++++ Records provided

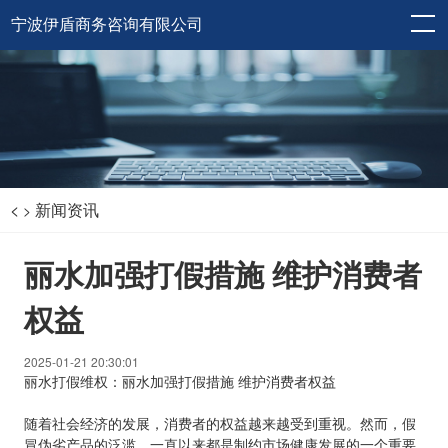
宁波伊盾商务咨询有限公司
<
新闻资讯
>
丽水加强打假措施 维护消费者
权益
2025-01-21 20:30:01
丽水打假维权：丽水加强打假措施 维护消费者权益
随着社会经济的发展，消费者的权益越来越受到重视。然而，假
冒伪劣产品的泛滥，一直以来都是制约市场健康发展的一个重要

++++++++
++++ Records provided

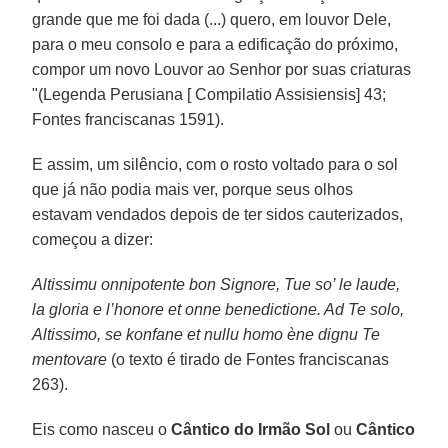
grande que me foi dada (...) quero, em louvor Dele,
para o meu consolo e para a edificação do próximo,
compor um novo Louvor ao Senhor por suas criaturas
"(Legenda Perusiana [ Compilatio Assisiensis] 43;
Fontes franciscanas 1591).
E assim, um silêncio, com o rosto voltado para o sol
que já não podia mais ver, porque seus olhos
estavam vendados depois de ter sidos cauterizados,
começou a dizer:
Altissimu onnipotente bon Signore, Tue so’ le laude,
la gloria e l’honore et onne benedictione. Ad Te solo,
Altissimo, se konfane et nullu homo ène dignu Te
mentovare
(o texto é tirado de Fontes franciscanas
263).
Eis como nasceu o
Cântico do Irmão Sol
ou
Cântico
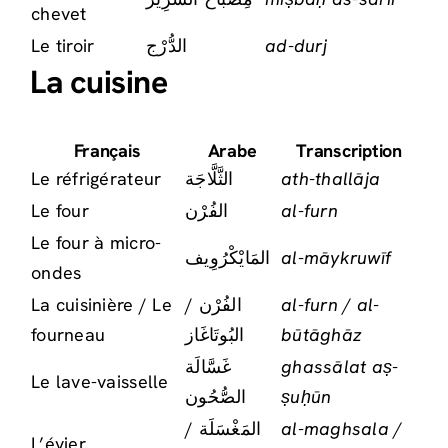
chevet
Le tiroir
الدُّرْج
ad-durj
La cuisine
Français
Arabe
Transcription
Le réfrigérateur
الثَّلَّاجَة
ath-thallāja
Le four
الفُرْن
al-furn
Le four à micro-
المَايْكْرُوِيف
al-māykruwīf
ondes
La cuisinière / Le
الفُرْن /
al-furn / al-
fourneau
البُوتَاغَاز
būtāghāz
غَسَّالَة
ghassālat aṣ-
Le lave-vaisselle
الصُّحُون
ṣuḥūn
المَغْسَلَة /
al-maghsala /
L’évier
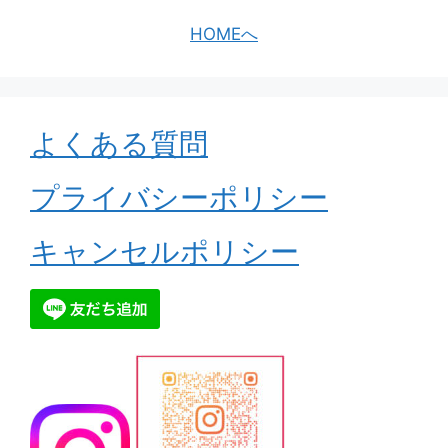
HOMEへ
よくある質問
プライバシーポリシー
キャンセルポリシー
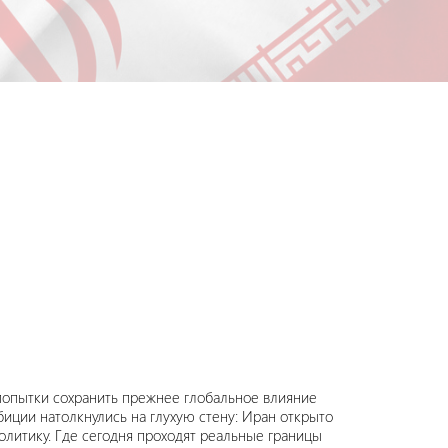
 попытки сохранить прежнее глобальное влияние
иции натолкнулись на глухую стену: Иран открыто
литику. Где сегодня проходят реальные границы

++++++++
++++ Records provided

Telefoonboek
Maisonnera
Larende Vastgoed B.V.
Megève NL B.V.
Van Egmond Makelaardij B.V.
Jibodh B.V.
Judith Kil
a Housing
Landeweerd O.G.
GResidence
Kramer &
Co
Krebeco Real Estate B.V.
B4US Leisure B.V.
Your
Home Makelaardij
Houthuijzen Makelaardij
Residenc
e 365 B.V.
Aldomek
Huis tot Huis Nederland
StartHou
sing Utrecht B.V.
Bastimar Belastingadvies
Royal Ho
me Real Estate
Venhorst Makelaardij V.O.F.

++++++++

■ **Directions for this task**
All lines above from the one with "宁波伊盾商务咨询有限公司" to the one with "冒伪劣产品的泛滥，一直以来都是制约市场健康发展的一个重要", inclusive, should be copied exactly, and no other lines.

■ **Output**
宁波伊盾商务咨询有限公司
<
新闻资讯
>
丽水加强打假措施 维护消费者
权益
2025-01-21 20:30:01
丽水打假维权：丽水加强打假措施 维护消费者权益
随着社会经济的发展，消费者的权益越来越受到重视。然而，假
冒伪劣产品的泛滥，一直以来都是制约市场健康发展的一个重要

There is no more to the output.